6. Der Zulassungsgrund der Erforderlichkeit einer Entscheidung des BFH zur Fortbildung des Rechts verlangt, dass über bisher ungeklärte Rechtsfragen zu entscheiden ist. Davon ist auszugehen, wenn der Streitfall Veranlassung gibt, Grundsätze zur Auslegung des Gesetzes aufzustellen oder Gesetzeslücken rechtsschöpferisch auszufüllen (Lange in Hübschmann/Hepp/Spitaler, § 115 FGO Rz 147). Die Rechtsfortbildung muss über den entschiedenen Einzelfall hinaus im allgemeinen Interesse liegen und die Frage nach dem Ob und Wie der Rechtsfortbildung muss klärungsbedürftig sein (BFH-Beschluss vom 12. Dezember 2001 III B 103/01, BFH/NV 2002, 652).
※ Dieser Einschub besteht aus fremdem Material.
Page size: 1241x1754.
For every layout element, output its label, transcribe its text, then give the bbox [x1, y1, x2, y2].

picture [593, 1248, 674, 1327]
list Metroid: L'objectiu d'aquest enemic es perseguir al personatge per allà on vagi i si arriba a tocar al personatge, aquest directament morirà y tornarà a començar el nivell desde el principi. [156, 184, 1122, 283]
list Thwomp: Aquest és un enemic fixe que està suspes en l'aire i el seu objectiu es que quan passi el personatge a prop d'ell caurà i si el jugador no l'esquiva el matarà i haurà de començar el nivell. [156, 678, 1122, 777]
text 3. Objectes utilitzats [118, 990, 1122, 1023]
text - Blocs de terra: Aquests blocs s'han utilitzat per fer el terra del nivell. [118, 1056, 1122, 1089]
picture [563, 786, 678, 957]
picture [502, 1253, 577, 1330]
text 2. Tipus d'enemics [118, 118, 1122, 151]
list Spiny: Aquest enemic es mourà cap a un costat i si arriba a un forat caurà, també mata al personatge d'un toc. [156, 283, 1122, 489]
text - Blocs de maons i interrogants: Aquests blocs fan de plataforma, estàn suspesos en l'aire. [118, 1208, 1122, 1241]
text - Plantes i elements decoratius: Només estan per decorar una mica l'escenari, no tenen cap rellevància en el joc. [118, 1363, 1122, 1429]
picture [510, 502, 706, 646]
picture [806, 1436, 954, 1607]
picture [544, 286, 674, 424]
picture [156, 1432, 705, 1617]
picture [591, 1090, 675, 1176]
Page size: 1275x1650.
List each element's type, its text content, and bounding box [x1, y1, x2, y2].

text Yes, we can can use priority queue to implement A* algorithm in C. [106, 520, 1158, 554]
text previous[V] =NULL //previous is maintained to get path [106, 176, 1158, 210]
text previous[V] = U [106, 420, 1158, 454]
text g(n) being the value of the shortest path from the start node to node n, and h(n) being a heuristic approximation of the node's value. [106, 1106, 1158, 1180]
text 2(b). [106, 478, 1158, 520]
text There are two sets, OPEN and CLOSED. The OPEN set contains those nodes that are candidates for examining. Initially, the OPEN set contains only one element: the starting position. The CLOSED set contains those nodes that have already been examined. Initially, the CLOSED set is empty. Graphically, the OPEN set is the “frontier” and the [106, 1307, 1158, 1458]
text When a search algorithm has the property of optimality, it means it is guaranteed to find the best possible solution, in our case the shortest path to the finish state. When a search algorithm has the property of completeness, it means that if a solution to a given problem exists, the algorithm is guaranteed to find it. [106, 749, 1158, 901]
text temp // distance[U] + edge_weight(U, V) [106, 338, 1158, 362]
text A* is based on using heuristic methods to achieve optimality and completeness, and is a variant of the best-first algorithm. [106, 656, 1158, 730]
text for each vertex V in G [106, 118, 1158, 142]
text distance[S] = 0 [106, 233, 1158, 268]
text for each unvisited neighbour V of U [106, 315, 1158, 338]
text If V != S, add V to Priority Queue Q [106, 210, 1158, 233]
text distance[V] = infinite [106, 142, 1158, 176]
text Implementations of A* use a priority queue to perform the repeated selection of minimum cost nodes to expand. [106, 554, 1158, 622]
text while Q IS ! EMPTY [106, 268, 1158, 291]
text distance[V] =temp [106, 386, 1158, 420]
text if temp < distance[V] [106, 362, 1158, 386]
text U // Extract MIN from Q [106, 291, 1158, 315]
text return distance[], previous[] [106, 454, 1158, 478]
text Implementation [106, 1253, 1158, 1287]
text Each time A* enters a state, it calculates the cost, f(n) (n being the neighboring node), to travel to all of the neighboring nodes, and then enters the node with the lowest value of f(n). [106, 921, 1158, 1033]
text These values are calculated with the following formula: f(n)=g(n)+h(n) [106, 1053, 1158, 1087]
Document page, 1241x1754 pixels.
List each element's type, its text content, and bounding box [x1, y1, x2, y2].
Daran fehlt es u.a., wenn die Rechtsfrage eindeutig in einem bestimmten Sinn zu beantworten ist (Gräber/Ruban, a.a.O., § 115 Rz 28, m.w.N.). Bezüglich der Anforderungen an die schlüssige Darlegung dieses Zulassungsgrundes gelten die von der höchstrichterlichen Rechtsprechung zur Zulassung der Revision wegen grundsätzlicher Bedeutung (§ 115 Abs. 2 Nr. 1 FGO) entwickelten Grundsätze sinngemäß (Gräber/Ruban, a.a.O., § 116 Rz 38).
Die von den Klägern aufgeworfene Rechtsfrage, "ob das Gericht in seinem Urteil Äußerungen als festgestellt zugrunde legen darf, die aus dem gerichtlichen Protokoll der Vernehmung nicht hervorgehen", ist durch die Rechtsprechung bereits geklärt. Danach müssen die für die Beweiswürdigung maßgeblichen Tatsachen nicht ausnahmslos in der Niederschrift über die mündliche Verhandlung enthalten sein. Tatsächliche Feststellungen können sich auch im Tatbestand des FG-Urteils, in den Entscheidungsgründen und in Schriftstücken finden, auf die das FG-Urteil ausdrücklich Bezug nimmt (vgl. z.B. BFH-Urteile in BFHE 136, 252, BStBl II 1982, 700, und in BFHE 206, 58). Anderes gilt nur, wenn das erkennende Gericht die Beweisaufnahme nicht selbst durchgeführt hat, sondern diese von einem beauftragten oder ersuchten Richter durchgeführt wurde, bzw. ein am Urteil mitwirkender Richter nicht an der Beweisaufnahme teilgenommen hat.